■ Textauszug

******************************

Geduld ist besser als
Weisheit. Ein Gramm Geduld gilt so viel wie ein Pfund Verstand. Alle Menschen
loben die Geduld, aber nur sehr wenige üben sie aus. Sie ist eine Medizin, die
für alle Krankheiten gut ist, deshalb lobt sie auch jede alte Frau, aber nicht
in jedem Garten wachsen die Kräuter, aus denen sie bereitet wird. Wenn wir
körperliche Beschwerden haben, so ist es ebenso natürlich für uns, zu murren
und zu klagen, wie für ein Pferd den Kopf zu schütteln, wenn es von den Fliegen
gequält wird, oder für ein Rad zu rasseln, wenn eine Speiche los ist. Ebenso
natürlich – aber die Natur sollte nicht dasjenige sein, was das Verhalten der
Christen regelt. Wenn ein Soldat nicht besser kämpft als ein Ackerjunge, dann
sollte er schleunigst seine Uniform ausziehen! Wir erwarten ja auch mehr Frucht
von einem Apfelbaum als von einem Dombusch, und wir haben auch Recht damit. Die
Jünger eines geduldigen Heilands sollten auch selber geduldig sein. Beiß die
Zähne zusammen und ertrage es, lautet der altmodische Rat; aber öffne die
Lippen zum Dank und ertrage es, ist noch viel besser! Und warum sollen wir es
nicht? Wir bekommen doch eigentlich nur sehr wenig Schläge, wenn wir bedenken,
was für schlechtes Zugvieh wir sind, und wenn es auch ein wenig schmerzt, so
ist es doch bald vorüber. Vergangener Schmerz ist Freude und bringt Erfahrung.
Wir sollten uns nicht fürchten, nach Ägypten hinunterzuziehen, wenn wir wissen,
dass wir mit silbernen und goldenen Schätzen wieder herauskommen werden wie das
Volk Israel. Ungeduldige Menschen begießen ihr Elend fleißig und hacken ihren
Trost ab. Leiden sind ungeladene Gäste, aber klagende Gemüter lassen sie sich
mit einem Frachtwagen vors Haus fahren. Viele Leute werden weinend geboren,
leben klagend und sterben enttäuscht. Sie kauen die bittere Pille und würden
doch gar nicht wissen, dass sie bitter ist, wenn sie nur den Verstand hätten,
sie auf einmal mit einem Glas Wasser und Geduld hinunterzuschlucken. Sie halten
jedes anderen Menschen Last für leicht und ihre eigenen Federn für so schwer
wie Blei. Sie werden nach ihrer Meinung immer schlecht behandelt. Keiner wird
von dem schwarzen Ochsen so oft auf die Zehe getreten wie sie. Der Schnee fällt
am dichtesten vor ihrer Tür, der Hagel schlägt am lautesten an ihre Fenster.

******************************

■ Verständnis prüfen
1 – Wie viel Verstand ist laut dem Text über die Geduld ein Gramm Geduld wert?
2 – Führe den Text über die Geduld nach seinem letzten Satz weiter.
Die folgenden Einträge sind eigenes Material und haben mit dem Text über die Geduld nichts zu tun.

■ Gezeigte Inhalte

******************************

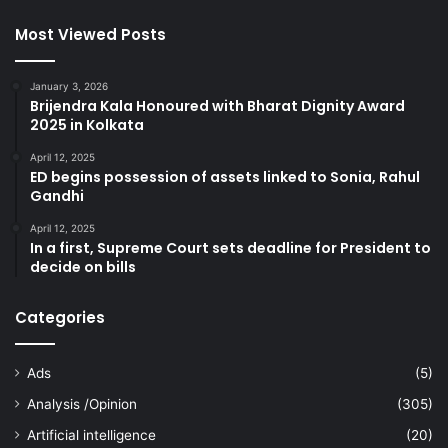
Most Viewed Posts
January 3, 2026
Brijendra Kala Honoured with Bharat Dignity Award
2025 in Kolkata
April 12, 2025
ED begins possession of assets linked to Sonia, Rahul
Gandhi
April 12, 2025
In a first, Supreme Court sets deadline for President to
decide on bills
Categories
Ads
(5)
Analysis /Opinion
(305)
Artificial intelligence
(20)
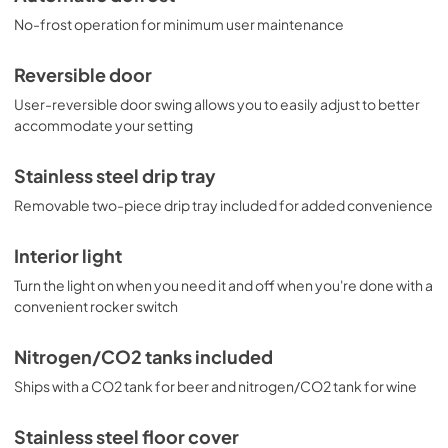
No-frost operation for minimum user maintenance
Reversible door
User-reversible door swing allows you to easily adjust to better
accommodate your setting
Stainless steel drip tray
Removable two-piece drip tray included for added convenience
Interior light
Turn the light on when you need it and off when you're done with a
convenient rocker switch
Nitrogen/CO2 tanks included
Ships with a CO2 tank for beer and nitrogen/CO2 tank for wine
Stainless steel floor cover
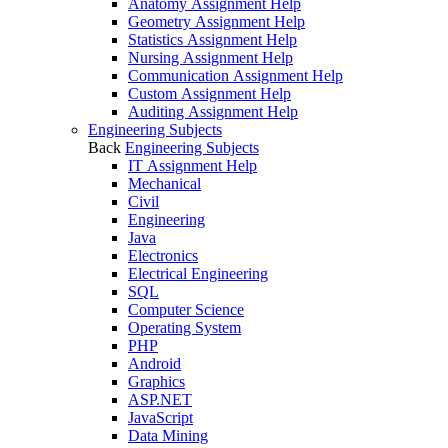
Anatomy Assignment Help
Geometry Assignment Help
Statistics Assignment Help
Nursing Assignment Help
Communication Assignment Help
Custom Assignment Help
Auditing Assignment Help
Engineering Subjects
Back
Engineering Subjects
IT Assignment Help
Mechanical
Civil
Engineering
Java
Electronics
Electrical Engineering
SQL
Computer Science
Operating System
PHP
Android
Graphics
ASP.NET
JavaScript
Data Mining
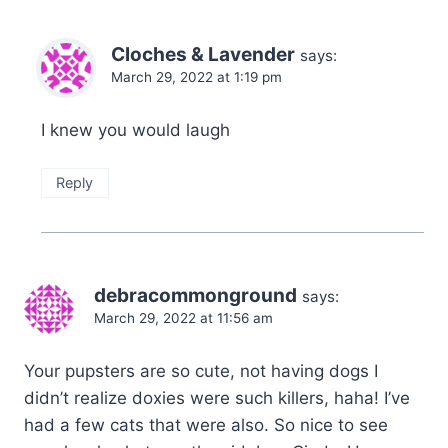
Cloches & Lavender
says:
March 29, 2022 at 1:19 pm
I knew you would laugh
Reply
debracommonground
says:
March 29, 2022 at 11:56 am
Your pupsters are so cute, not having dogs I
didn’t realize doxies were such killers, haha! I’ve
had a few cats that were also. So nice to see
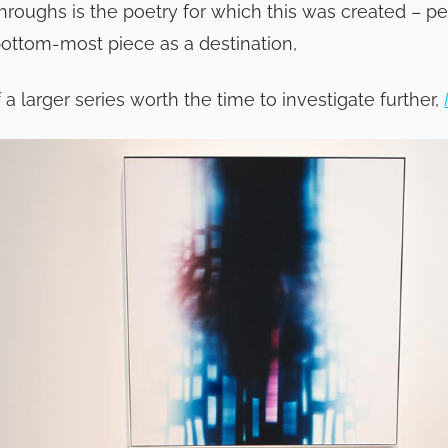
roughs is the poetry for which this was created – pe
bottom-most piece as a destination,
f a larger series worth the time to investigate further,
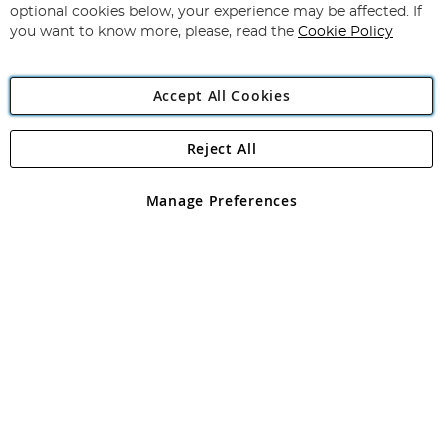
Newsletter:
optional cookies below, your experience may be affected. If
you want to know more, please, read the
Cookie Policy
Accept All Cookies
Reject All
Copyright 1997 - 2026
Angling Direct Plc
. All rights reserved.
Angling Direct plc, 2D Wendover Road, Rackheath Industrial
Estate, Norwich, Norfolk, NR13 6LH, United Kingdom. Company
Manage Preferences
registered in England and Wales No 05151321. VAT No GB 152140945
Exclusions apply. Errors and omissions excepted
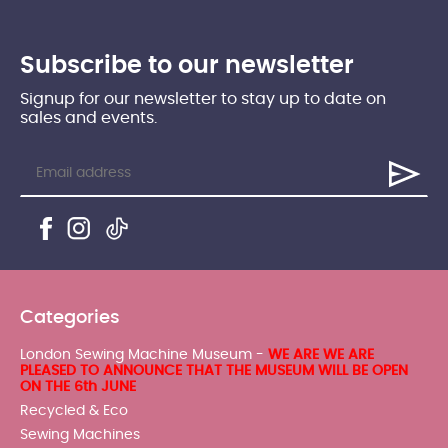
Subscribe to our newsletter
Signup for our newsletter to stay up to date on
sales and events.
Categories
London Sewing Machine Museum -
WE ARE WE ARE
PLEASED TO ANNOUNCE THAT THE MUSEUM WILL BE OPEN
ON THE 6th JUNE
Recycled & Eco
Sewing Machines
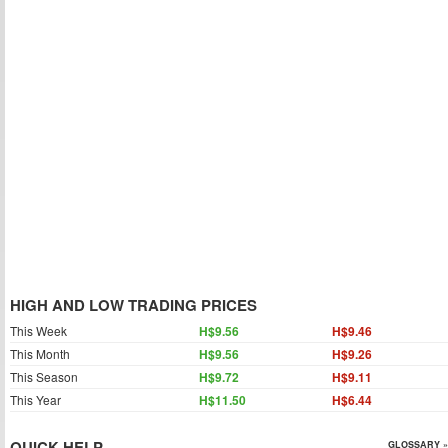
HIGH AND LOW TRADING PRICES
This Week
H$9.56
H$9.46
This Month
H$9.56
H$9.26
This Season
H$9.72
H$9.11
This Year
H$11.50
H$6.44
QUICK HELP
GLOSSARY »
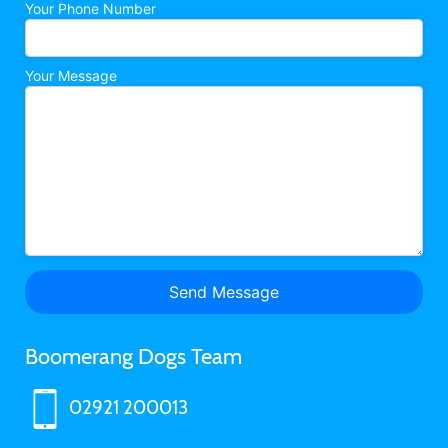
Your Phone Number
Your Message
Boomerang Dogs Team
02921 200013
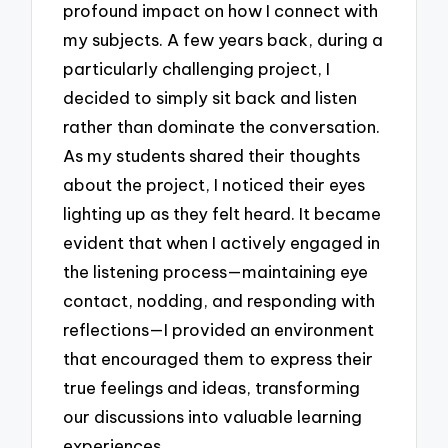
profound impact on how I connect with
my subjects. A few years back, during a
particularly challenging project, I
decided to simply sit back and listen
rather than dominate the conversation.
As my students shared their thoughts
about the project, I noticed their eyes
lighting up as they felt heard. It became
evident that when I actively engaged in
the listening process—maintaining eye
contact, nodding, and responding with
reflections—I provided an environment
that encouraged them to express their
true feelings and ideas, transforming
our discussions into valuable learning
experiences.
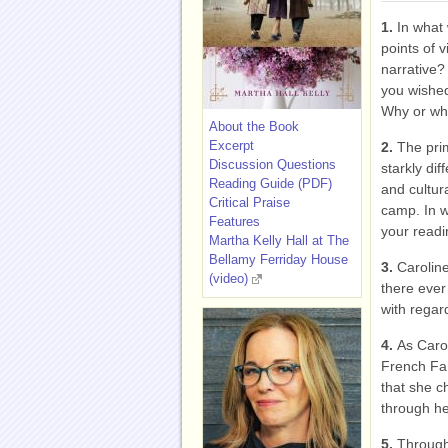
1.
In what 
points of 
narrative?
you wished
Why or wh
About the Book
Excerpt
2.
The prim
Discussion Questions
starkly di
Reading Guide (PDF)
and cultura
Critical Praise
camp. In w
Features
your read
Martha Kelly Hall at The
Bellamy Ferriday House
3.
Caroline
(video)
there ever
with rega
4.
As Caro
French Fam
that she 
through he
5.
Through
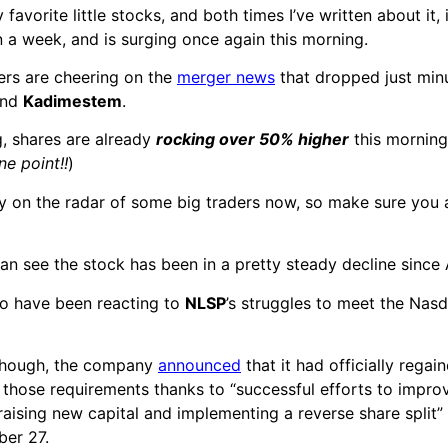
 favorite little stocks, and both times I’ve written about it,
 a week, and is surging once again this morning.
ders are cheering on the
merger news
that dropped just min
nd
Kadimestem
.
ng, shares are already
rocking over 50% higher
this mornin
ne point!!
)
ly on the radar of some big traders now, so make sure you 
an see the stock has been in a pretty steady decline sinc
to have been reacting to
NLSP
’s struggles to meet the Nasda
 though, the company
announced
that it had officially regain
those requirements thanks to “successful efforts to impro
 raising new capital and implementing a reverse share split”
er 27.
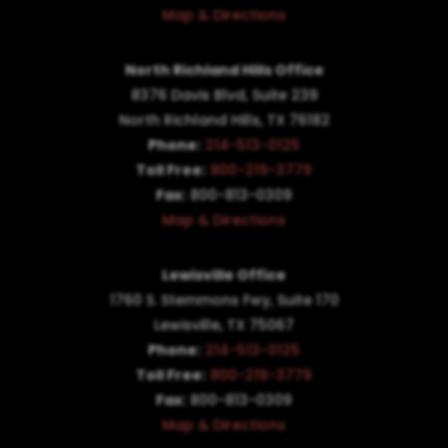
Map & Directions
North Richland Hills Office
8376 Davis Blvd, Suite 239
North Richland Hills, TX 76182
Phone:
214-513-0125
Toll Free:
800-219-3779
Fax:
800-813-0309
Map & Directions
Lewisville Office
1760 S. Stemmons Fwy,
Suite 170
Lewisville, TX 75067
Phone:
214-513-0125
Toll Free:
800-219-3779
Fax:
800-813-0309
Map & Directions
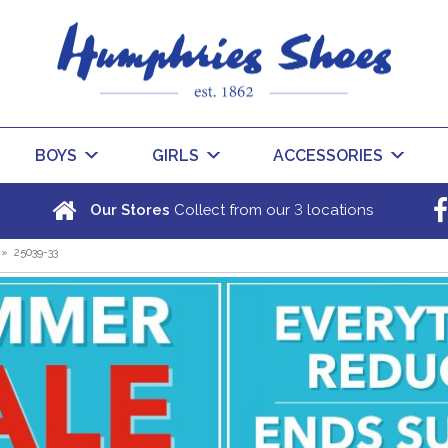
BOYS
GIRLS
ACCESSORIES
3
Our Stores
Collect from our
locations
»
25039-33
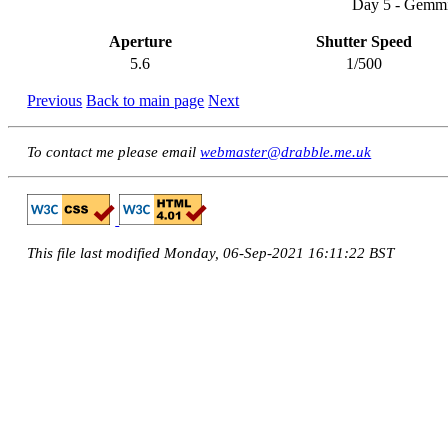
Day 5 - Gemmi
Aperture
Shutter Speed
5.6
1/500
Previous
Back to main page
Next
To contact me please email
webmaster@drabble.me.uk
This file last modified Monday, 06-Sep-2021 16:11:22 BST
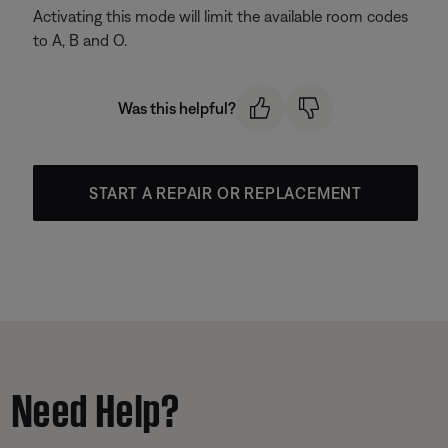
Activating this mode will limit the available room codes
to A, B and O.
Was this helpful?
START A REPAIR OR REPLACEMENT
Need Help?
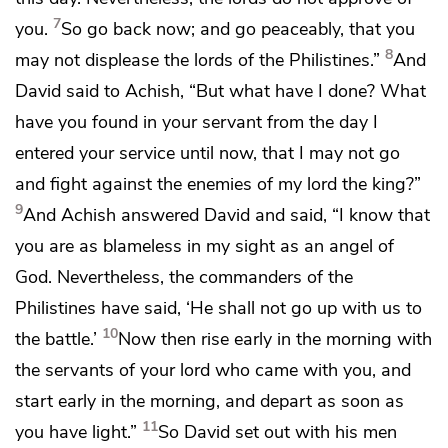
7
you.
So go back now; and go peaceably, that you
8
may not displease the lords of the Philistines.”
And
David said to Achish, “But what have I done? What
have you found in your servant from the day I
entered your service until now, that I may not go
and fight against the enemies of my lord the king?”
9
And Achish answered David and said, “I know that
you are as blameless in my sight
as an angel of
God. Nevertheless,
the commanders of the
Philistines have said, ‘He shall not go up with us to
10
the battle.’
Now then rise early in the morning
with
the servants of your lord who came with you, and
start early in the morning, and depart as soon as
11
you have light.”
So David set out with his men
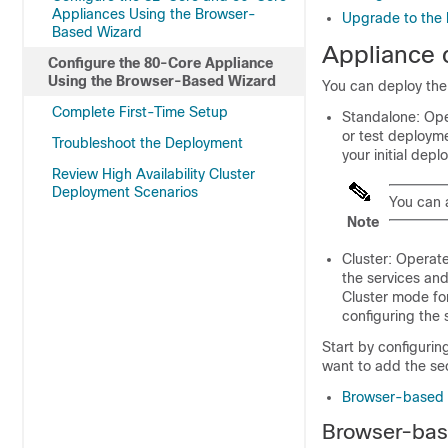
Appliances Using the Browser-
Upgrade to the l
Based Wizard
Appliance 
Configure the 80-Core Appliance
Using the Browser-Based Wizard
You can deploy the
Complete First-Time Setup
Standalone: Opera
or test deploym
Troubleshoot the Deployment
your initial depl
Review High Availability Cluster
Deployment Scenarios
You can 
Note
Cluster: Operate
the services and
Cluster mode for
configuring the
Start by configurin
want to add the se
Browser-based c
Browser-base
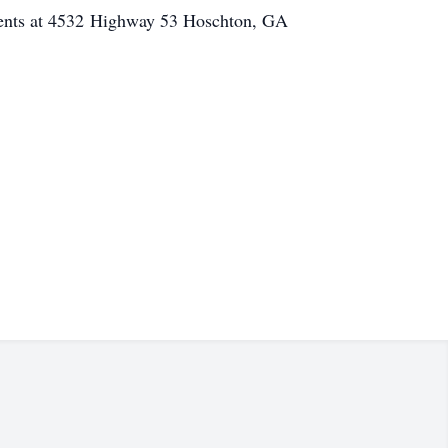
ents at 4532 Highway 53 Hoschton, GA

******************************

■ Die Lösungen
1 – So viel wie ein Pfund Verstand.

2 –
Und doch, wenn die Wahrheit an den Tag käme, so würde sich bald zeigen, dass es
ihnen mehr in ihrer Einbildung als in Wirklichkeit so schlecht geht. Viele
würden sehr glücklich werden, wenn sie das nur einsehen könnten.
Ein kleines Stück von
dem Kraut Zufriedenheit in die dünnste Suppe getan – und sie schmeckt so
herrlich wie Schildkrötensuppe auf des Königs Tafel. Der Pflüger Hans hat das
Kraut in seinem Garten, es hat aber im letzten strengen Winter so schrecklich
gelitten, dass er leider seinen Nachbarn nicht das Geringste davon abgeben
kann. Sie täten daher besser, nach Matthäus 25,9 zu verfahren und zu denen zu
gehen, die für sich selber kaufen und verkaufen. Die Gnade ist ein Boden, in
dem dieses Gewächs gut gedeiht, aber es muss immer aus dem Quell der
Barmherzigkeit begossen werden.
Arm sein ist nicht
immer angenehm, aber es gibt noch Schlimmeres in der Welt als das. Enge Schuhe
drücken leicht, wenn man einen großen Fuß hat. Wenn wir nur geringe Mittel
haben, so ist es sehr vorteilhaft, wenn wir auch nur geringe Ansprüche stellen.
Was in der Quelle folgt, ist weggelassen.